The technological transformation extended beyond genetics. Farmers began treating the region’s acidic soils with lime application—a simple but revolutionary practice. Field testimonials from Njombe documented how lime alone doubled yields from 6 to 12 tonnes per acre, transforming marginal plots into profitable enterprises.

Building Resilience Through Institutions (2020–2023)

The journey encountered turbulence. In July 2020, STAWISHA—a cornerstone partner—ceased operations. But the SAGCOT model’s resilience lay precisely in its diversity. The Centre swiftly pivoted, focusing resources on developing medium-scale commercial seed multipliers to fill the vacuum.

This period witnessed the emergence of robust farmer institutions. The Isowelu Agricultural Marketing Cooperative Society (AMCOS) in Njombe became an exemplar. By rigorously adopting Good Agricultural Practices (GAP) and maintaining strict quality standards, Isowelu AMCOS scaled production to 2,500 metric tonnes in 2021.

Most significantly, Isowelu AMCOS circumvented traditional middlemen to secure direct markets in Kenya and Zanzibar. In the 2021 season, the cooperative harvested approximately 186.4 tonnes from just 15 acres, competing head-to-head with Kenyan varieties in Nairobi’s wholesale markets.

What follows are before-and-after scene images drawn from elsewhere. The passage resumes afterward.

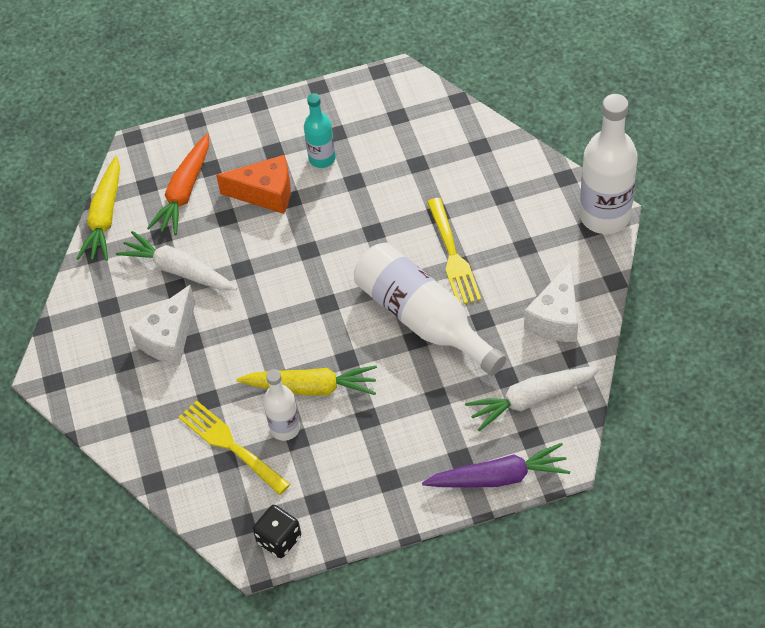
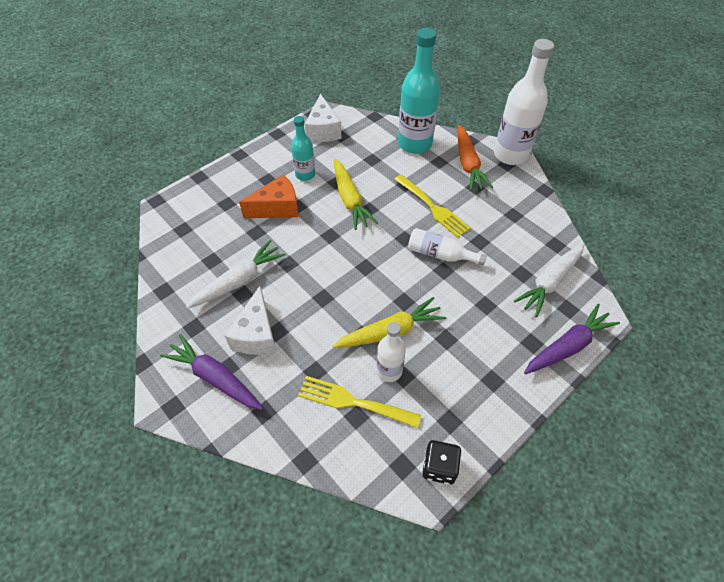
camera: 30 degrees left, 0 degrees up
yellow carrot [76,156,120,261] -> yellow carrot moved to [334,159,378,230]
white carrot [116,231,237,290] -> white carrot turned 135 degrees clockwise [186,240,286,309]
orange carrot [147,133,209,235] -> orange carrot moved to [458,125,493,191]
white bottle [354,242,506,376] -> white bottle [408,228,487,266], size x0.56
white cheese [524,262,578,342] -> white cheese moved to [305,94,342,142]
none -> purple carrot [160,334,263,410]
none -> turquoise bottle [398,28,440,154]

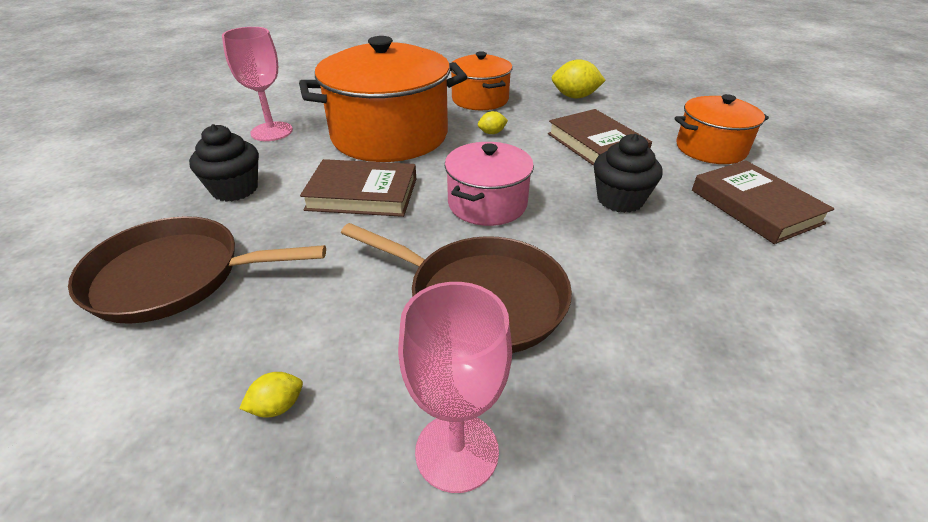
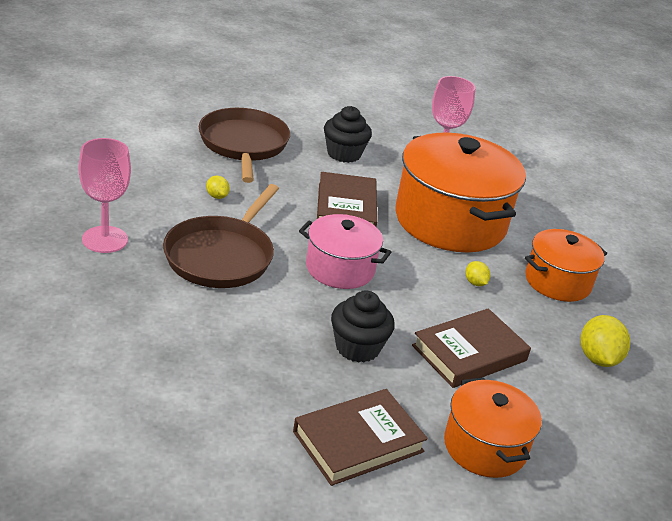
camera: 80 degrees right, 5 degrees down
yellow lemon [239,372,303,418] -> yellow lemon moved to [206,176,230,199]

Institutional maturation accelerated. In 2022, SAGCOT facilitated creation of the Potato Council of Tanzania (PCT), establishing national-level governance for the subsector. This dovetailed with regional integration efforts as SAGCOT joined the East African Community (EAC) Potato Seed Platform, launched in Kampala to harmonize cross-border seed trade and phytosanitary standards.

Measuring the Impact

The economic transformation tells its own story:

Productivity Gains
From a baseline of 7 tonnes/ha in 2015 to an average of 28 tonnes/ha in 2021—a fourfold increase. Elite farmers now routinely exceed 50 tonnes/ha.

Knowledge Diffusion
In 2016, 1,852 farmers received formal GAP training. By 2021, farmer-to-farmer training models like “Tajirika na Lusitu” (Get Rich with Potatoes) had cascaded knowledge from Njombe across Mbeya and Ruvuma regions.

Investment Climate
The clarity and stability of the value chain attracted diverse private capital—from cold chain logistics providers to HZPC, one of the world’s premier potato breeding companies.

Lessons for Regional Agribusiness

The SAGCOT potato success validates the “cluster approach”—concentrating infrastructure, finance, and extension services in specific high-potential zones like Ihemi and Mbarali. This spatial concentration allowed stakeholders to solve systemic constraints that no single actor could address independently.

The model depended on three pillars: partnership diversity (public, private, NGO, and farmer organizations sharing risk); technology transfer (not just seeds, but agronomic knowledge and mechanization); and market linkages (connecting production zones directly to demand centers).

As SAGCOT evolves into the Agricultural Growth Corridors of Tanzania (AGCOT), expanding the model across Northern, Central, and Mtwara corridors, the potato blueprint becomes instructive. It demonstrates that African smallholders, when systematically linked to technology, finance, and markets through credible intermediation, can feed not merely their families but entire regions.

For the Kenyan traders who now watch trucks loaded with Njombe potatoes roll into Nairobi and Mombasa, these shipments represent more than produce. They are the tangible dividends of a decade-long commitment to building agricultural value chains that work, evidence that patient partnership can transform subsistence into prosperity, one hectare at a time.